Startup culture is famous for its frat-style furniture and amenities. I worked in startups for a bit and have been questioned by those unfamiliar with the sector as to whether it’s all so true that offices have beer taps, bean bags and ping pong tables.

Yes, yes, yes. Personally I like it. But as Silicon Valley’s reputation shifts towards the negative, becoming synonymous with a lack of diversity and sexism, there are forces afoot which are questioning the thus-far enviable interior design.

Entrepreneur magazine recently profiled Dani Arps, an interior designer who is choosing to eschew the status quo of startup offices for something more mature. “An office can be fun without being infantile,” she told the magazine.

The bean bags and ping pong tables are gone, which is maybe a sad thing. But interestingly, she is also moving away from the ubiquitous open-plan arrangement of startup working environments. She makes the simple and accurate observation that sales teams are loud and chatty, while coding or writing teams need a quieter environment. Surely, the logic goes, this should mean that the different acoustic requirements should be catered for within the office even if this means rejecting venerated ideas like no walls.

The culture of each business is hugely important, to the point where, in Germany, a company called Bunch have made a business model out of it.
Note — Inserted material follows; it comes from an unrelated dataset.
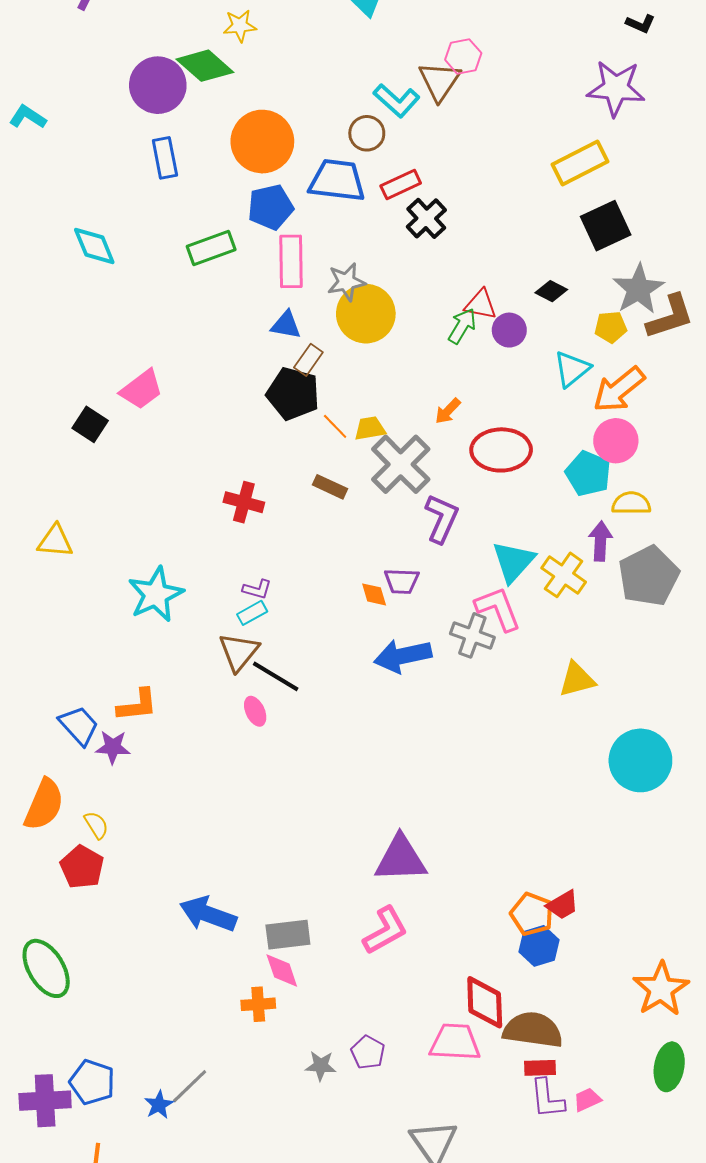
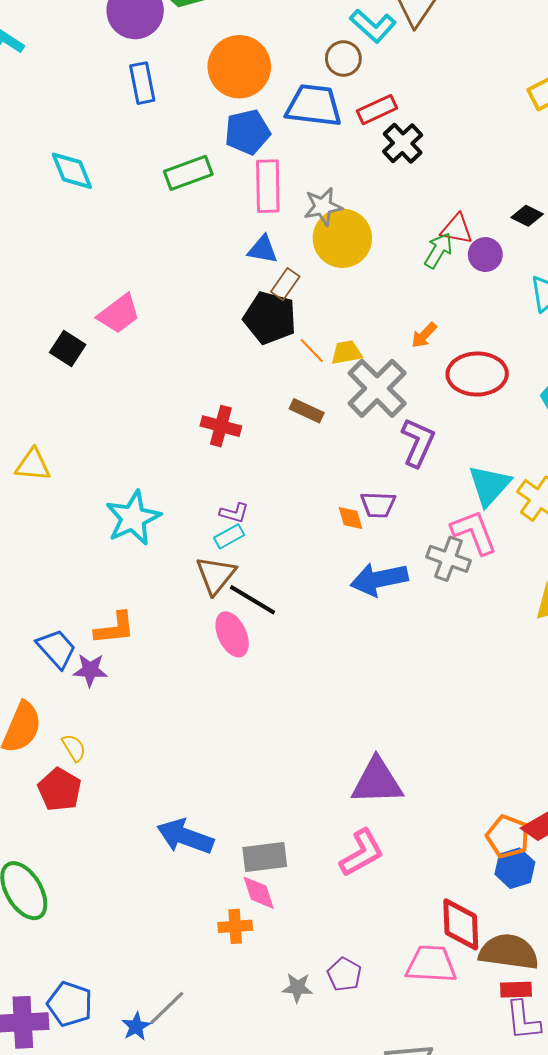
pink ellipse: (255, 711) -> (232, 634), size x1.5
The technology works by profiling the existing company and then getting interviewees to fill out a corollary questionnaire which judges how good a match they are for the business. The value businesses get from a well-knit team is something to which every CEO can attest. It is, in many ways, the Holy Grail of teamship.
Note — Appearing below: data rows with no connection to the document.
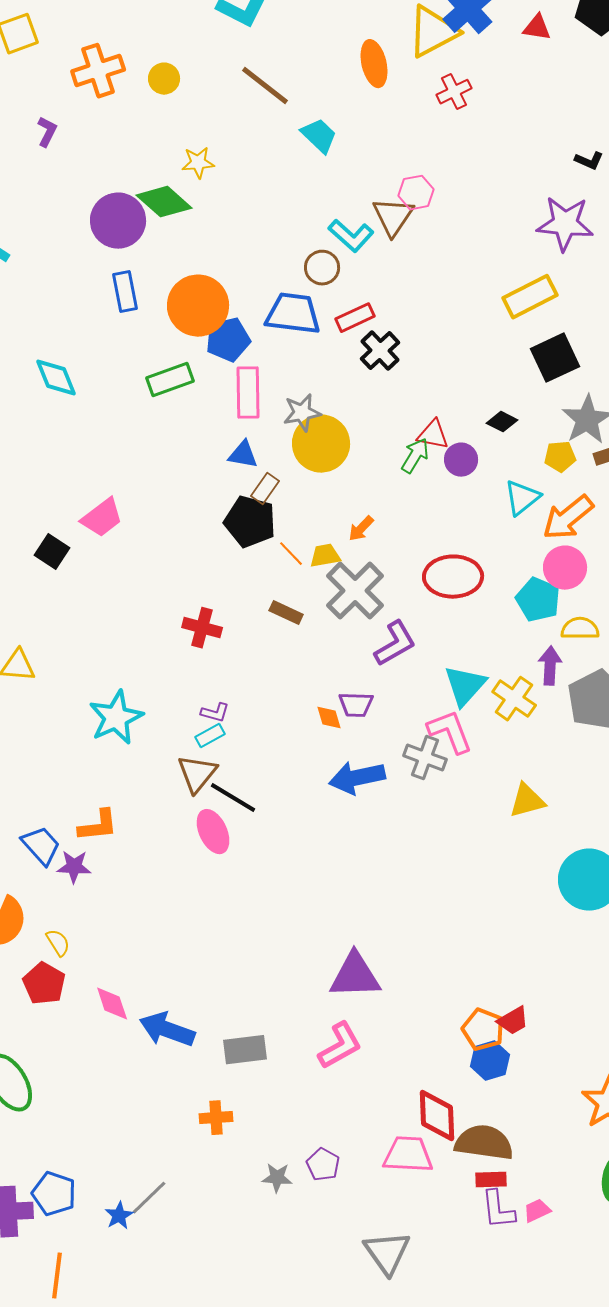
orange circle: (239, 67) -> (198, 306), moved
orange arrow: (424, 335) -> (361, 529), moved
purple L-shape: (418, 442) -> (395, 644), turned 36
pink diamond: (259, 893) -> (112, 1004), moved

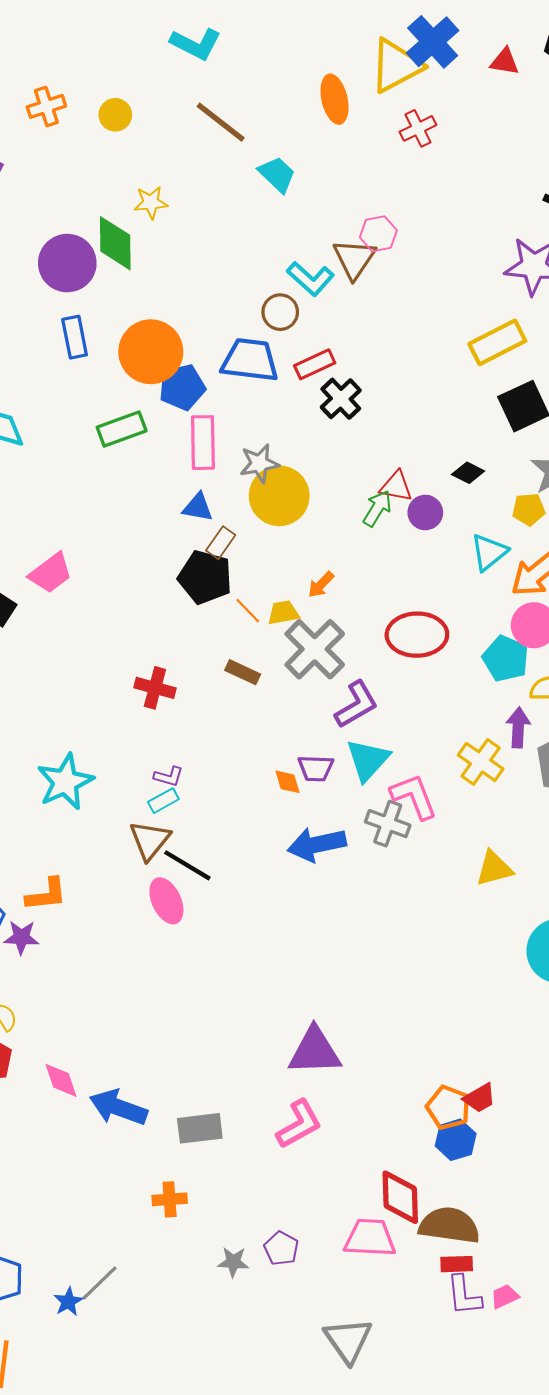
orange cross: (98, 71) -> (46, 106), size x0.7
green diamond: (164, 202) -> (115, 243), turned 48
cyan triangle: (465, 686) -> (368, 760), moved

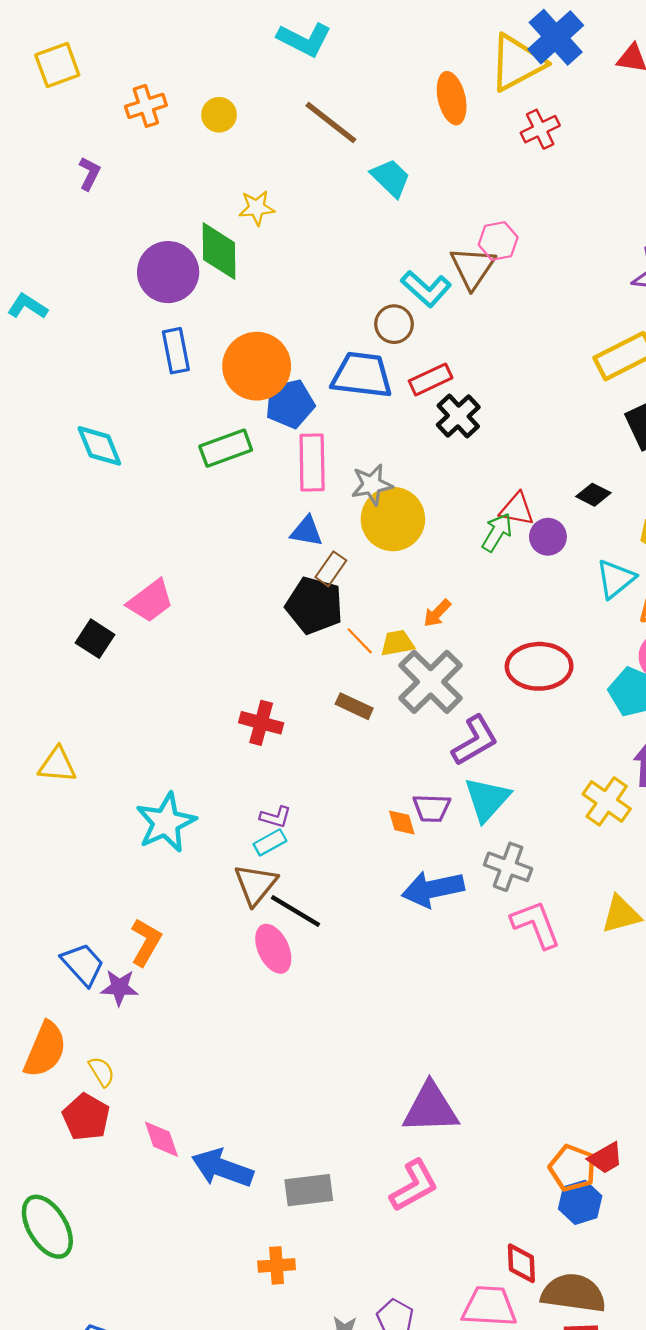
pink L-shape: (414, 796) -> (536, 924), moved
orange L-shape: (46, 895) -> (146, 942), turned -54
red diamond: (400, 1197) -> (521, 1263), size x0.7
So important it can be daunting. Australian startup Vinomofo spoke to Business Insider Australia about the thoughts which went through their head when they got their first employee, “It was a whole lot of, oh my God, we need an office! We can’t have this guy coming into our lounge room with our kids. And oh my God, he’s just had a baby, so holy shit, we’re responsible for his life and his livelihood. And oh my God, we need a culture, and he’s a really nice guy and we need to give [back].”

Regardless of how much I like current startup culture, the importance of re-evaluating it can be described by appealing to some of the cultural values most synonymous with startups. The first is that progress should be continually iterative, and the second is that culture and behaviour are the same thing and amount to an ability to succeed. These are values any self-respecting startup would hold and, if applied to startup culture itself, combine to conclude that said culture has existed on the same assumptions for a decade or two now. Far too long. Time to move on.